Ora, se formos  partir desta justificativa, e pensar que a humanidade nem sempre teve ao seu dispor, nem  o fogo, então, assim sendo, o planeta Terra, hoje estaria desabitado.

Esta justificativa, entretanto, não nos impede de fazermos uma reflexão crítica  sobre “o progresso”, esta entidade que não a conhecemos bem, e ainda assim, em sua defesa se fazem os mais  eloquentes discursos. O que é o progresso? Quais seus caminhos? Com que “vara” se mede o progresso?

A rigor, o progresso é literalmente “colocar o carro na frente dos bois”. Ora, afirmar isso numa época em que, somente  os bois  puxavam os carros, era no mínimo assustar os donos da boiada. Mas, enfim, os caminhos que nos levam ao progresso são tortos, e não há como se evitar que em seu nome, o próprio homem também se “acangalhe”.

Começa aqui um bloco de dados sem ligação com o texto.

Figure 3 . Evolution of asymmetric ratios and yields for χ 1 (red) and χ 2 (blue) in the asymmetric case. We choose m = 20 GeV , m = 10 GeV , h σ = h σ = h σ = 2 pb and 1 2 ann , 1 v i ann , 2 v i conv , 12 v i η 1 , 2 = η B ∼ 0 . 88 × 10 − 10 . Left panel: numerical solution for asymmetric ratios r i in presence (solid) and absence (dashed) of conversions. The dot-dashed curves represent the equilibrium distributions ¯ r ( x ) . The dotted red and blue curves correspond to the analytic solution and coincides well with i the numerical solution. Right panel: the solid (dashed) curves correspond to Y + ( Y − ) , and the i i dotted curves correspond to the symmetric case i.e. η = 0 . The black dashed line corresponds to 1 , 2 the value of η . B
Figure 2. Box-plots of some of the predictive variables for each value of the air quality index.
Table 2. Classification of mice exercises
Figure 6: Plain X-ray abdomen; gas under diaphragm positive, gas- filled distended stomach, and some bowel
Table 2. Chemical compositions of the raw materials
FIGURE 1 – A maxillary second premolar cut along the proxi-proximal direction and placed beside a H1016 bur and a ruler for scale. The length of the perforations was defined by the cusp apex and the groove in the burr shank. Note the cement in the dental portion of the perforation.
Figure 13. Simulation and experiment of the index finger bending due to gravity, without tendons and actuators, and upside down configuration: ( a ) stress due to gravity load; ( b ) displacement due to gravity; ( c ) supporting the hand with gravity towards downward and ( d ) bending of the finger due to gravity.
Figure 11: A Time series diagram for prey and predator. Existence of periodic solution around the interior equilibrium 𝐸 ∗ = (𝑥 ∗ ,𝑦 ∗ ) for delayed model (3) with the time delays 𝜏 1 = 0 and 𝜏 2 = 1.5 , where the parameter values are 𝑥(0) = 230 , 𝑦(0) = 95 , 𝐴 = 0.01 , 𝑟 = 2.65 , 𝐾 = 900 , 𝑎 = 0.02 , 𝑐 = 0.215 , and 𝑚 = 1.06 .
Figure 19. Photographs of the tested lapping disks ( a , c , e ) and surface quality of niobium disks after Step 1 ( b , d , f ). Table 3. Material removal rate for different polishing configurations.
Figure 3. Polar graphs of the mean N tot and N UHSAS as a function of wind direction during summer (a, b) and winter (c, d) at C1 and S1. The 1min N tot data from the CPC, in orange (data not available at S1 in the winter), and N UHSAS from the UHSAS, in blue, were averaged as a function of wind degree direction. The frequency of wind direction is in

 Não será por isso mesmo que  a “velha cangalha”, é o símbolo mais apropriado para a ambiguidade do progresso?

 A questão das drogas, e, mais especificamente das condições em que vivem os seus milhares de usuários  nas grandes e médias cidades é  talvez, o exemplo mais ilustrativo, do quão o progresso é cego para as faces cujos olhos lhes foram arrancados.

  Erguer sólidos e modernos monumentos  às custas de uma soma vultosa para “receber bem” os visitantes estrangeiros em época de Copa do Mundo, não é o mesmo que assegurar  que o  cidadão comum se sinta protegido em sua própria casa!

Aqui está, a face contraditória do progresso. Por um lado, a face que arregala os olhos para o mundo civilizado;  por outro, a face que se cega para os que não conseguem evitar  que às suas vísceras estejam expostas.

Mas voltando a falar da justificativa da mãe para a morte do seu bebê de apenas 40 dias -,  que progresso este que suga a energia, não a oriunda da eletricidade, mas as dos nossos próprios corpos e mentes que, na ausência daquela – nem  pela vida de um bebê se consegue lutar ? Esta face tem nome?